The 185-page report Sowing the seeds: A blooming English Horticulture sector calls on the UK government to take steps to safeguard the future of the sector and harness its potential to deliver on ‘critical food security and environmental goals’.
Describing the the £5 billion horticulture industry focusing on; fruit, vegetables and ornamental plants, as being ‘at a crossroads’, the report says that ‘UK growers have been hit hard by rising fertiliser and energy costs due to the ongoing impact of Brexit, the covid-19 pandemic and the war in Ukraine.’
In addition, the report asserts: ‘The sector is also struggling to attract new talent and is perceived as unattractive and inaccessible. This has led to a reliance on seasonal migrant labour.’
The Committee was also critical of supermarkets, ‘where loss-leader strategies squeeze grower returns in favour of low prices for consumers, and which prioritise cheaper imports over UK-grown produce.’
Calling for support on innovation in the horticulture sector, Committee Chair Lord Redesdale said: ‘Amateur and professional horticulturists alike must be supported to transition towards more environmentally friendly practices, and the R&D landscape must be reviewed to ensure it backs British growers to innovate.’
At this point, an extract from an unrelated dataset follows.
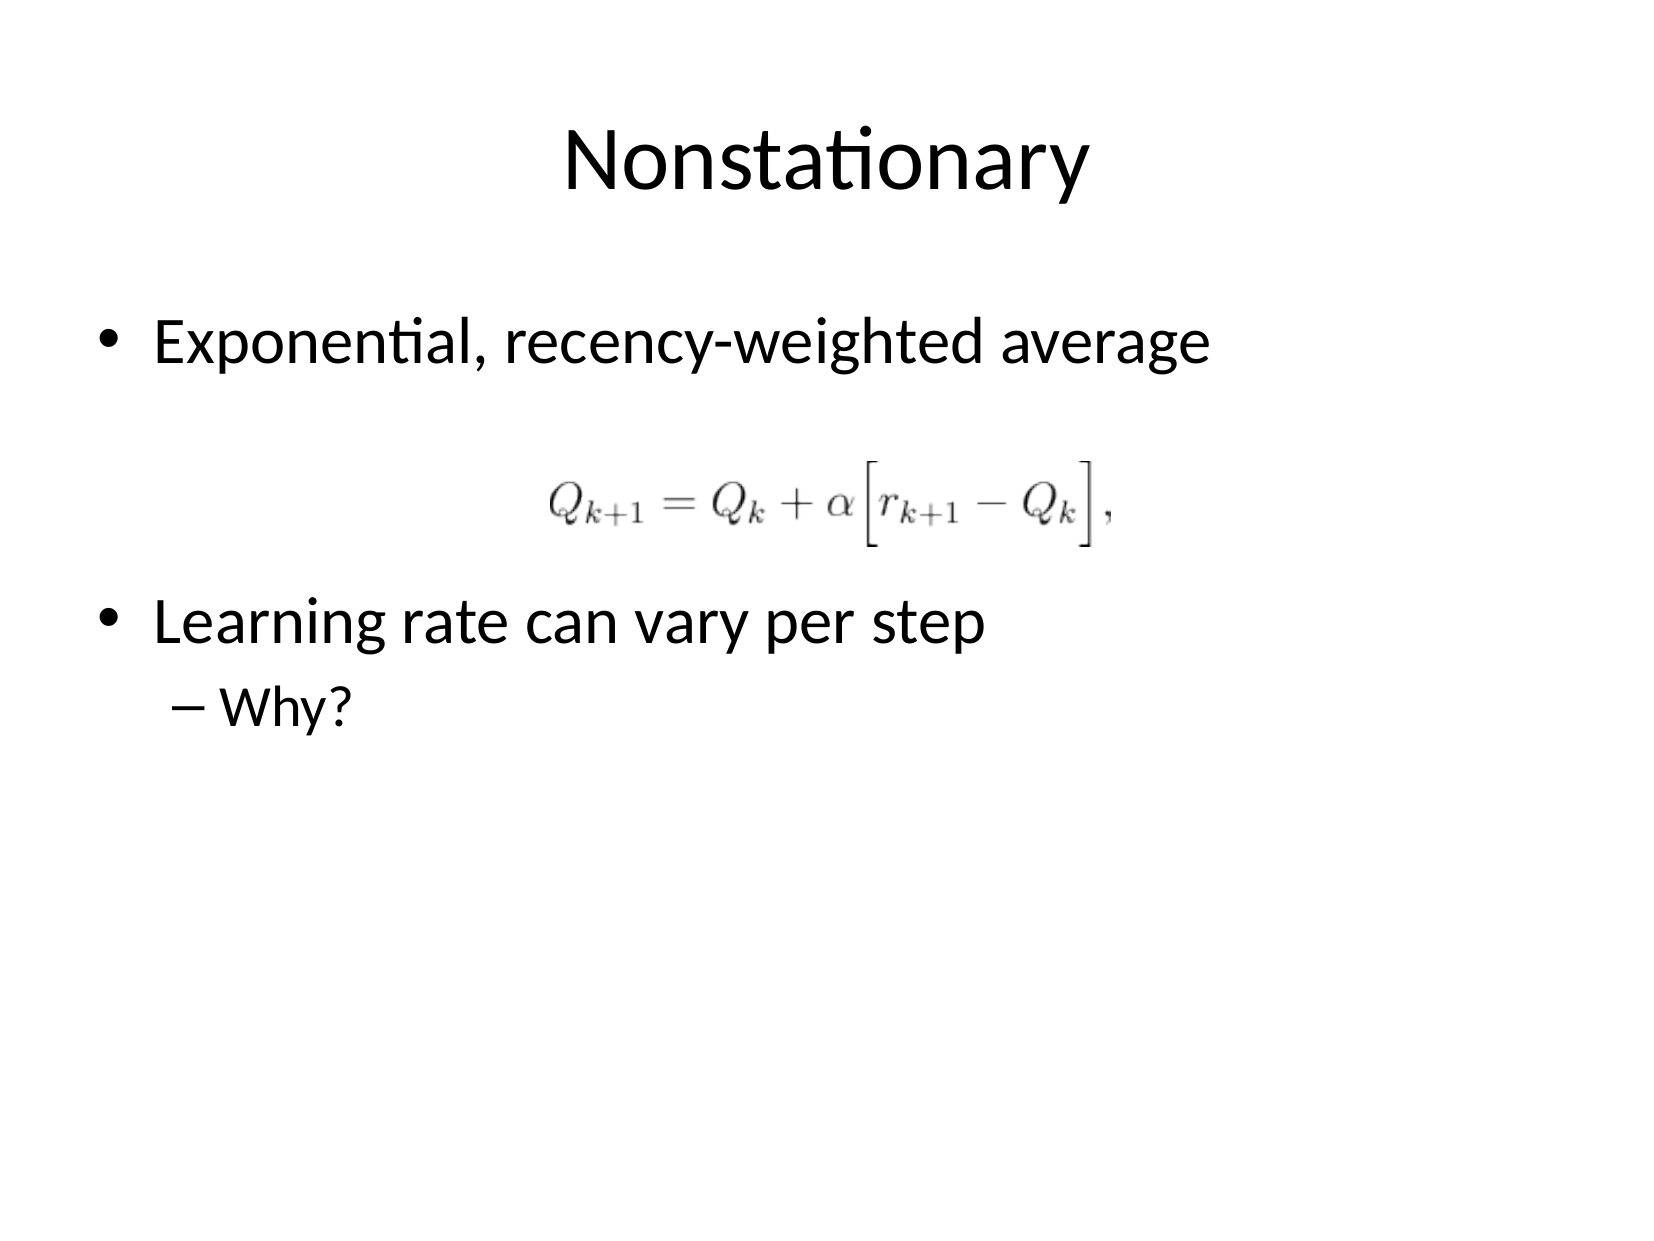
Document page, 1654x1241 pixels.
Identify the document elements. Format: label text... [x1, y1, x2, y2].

picture [550, 461, 1111, 547]
list Exponential, recency-weighted average Learning rate can vary per step Why? [82, 289, 1571, 1108]
title Nonstationary [82, 49, 1571, 257]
Lord Redesdale added: ‘Our report calls on the government to publish the “world-leading” Horticulture Strategy it promised over a year ago and get on with its review of fairness in the horticulture supply chain.
‘[The government] must secure the skills pipeline by boosting the place of horticulture on the curriculum, draw up a clear workforce strategy, and urgently address reports of exploitation linked to the seasonal worker visa.’
Earlier this year, the House of Lords Horticultural Sector Committee held an inquiry taking evidence on R&D in the sector as well as the availability of water both now and in the future. The inquiry looked at areas to be prioritised for R&D, and current R&D funding models for the horticulture sector.
A response from the chair of SCI’s Horticulture Group will follow soon.